There are multiple causes of female infertility, including ovulation cycle disorders, anatomical deformities, endometriosis, early menopause, and cancer among others. Ovulation is defined as the release of an egg from the ovary. There can be many underlying causes of ovulation disorders, but all of them involve the inability of an ovary to release an egg. Without the release of an egg, the sperm cannot fertilize the egg, and an embryo can never be formed.
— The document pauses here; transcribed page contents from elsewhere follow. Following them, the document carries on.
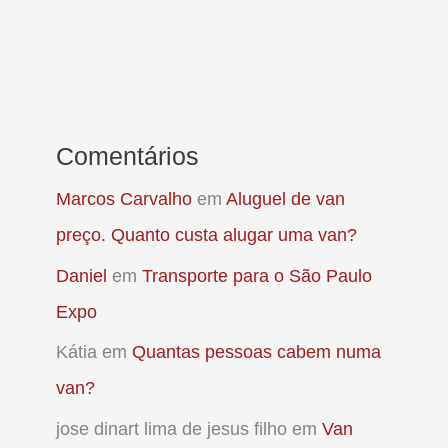
Comentários
Marcos Carvalho
em
Aluguel de van
preço. Quanto custa alugar uma van?
Daniel
em
Transporte para o São Paulo
Expo
Kátia
em
Quantas pessoas cabem numa
van?
jose dinart lima de jesus filho
em
Van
Anatomical deformities can include deformities of the uterus or the fallopian tubes. These deformities can be hostile to the implantation of a fertilized egg, so the embryo has no place to grow. Endometriosis is a condition in which there is endometrial tissue, which is normally found only on the inner lining of the uterus, found outside of the uterus. This is generally a painful condition and can lead to infertility because the endometrial tissue outside the uterus goes through menstrual cycles just as the endometrial tissue in the uterus does. Menopause is the process a women goes through when she runs out of eggs and the ovary no longer ovulates. This normally occurs in middle aged women, but can rarely occur in women in their twenties and thirties. In these situations, the women no longer ovulates and therefore cannot have a baby. Cancer of any tissue, including the uterus, fallopian tubes, or ovaries, can lead to female infertility. There are many causes that are not included in this list, but these are the most common among women.

 

The treatment of female infertility depends on the underlying cause, which should be determined by a physician. For some underlying causes, there is no known treatment and continuing trying to have a baby could even potentially be more dangerous than stopping. Among the most commonly prescribed initial treatments for female infertility include weight loss, cessation of smoking, healthy diet, and continued sexual intercourse during the period of the ovarian cycle that is determined to be ovulation.

 

In conclusion, there are many underlying causes of female infertility and it is a complex diagnosis. Discussing symptoms with a doctor and running through tests prescribed can help determine an underlying cause, which can lead to options for treatment. Though treatment is not always successful, there are other options such as adoption. In addition, women diagnosed with infertility should always be recommended to talk to someone about the feelings they are experiencing.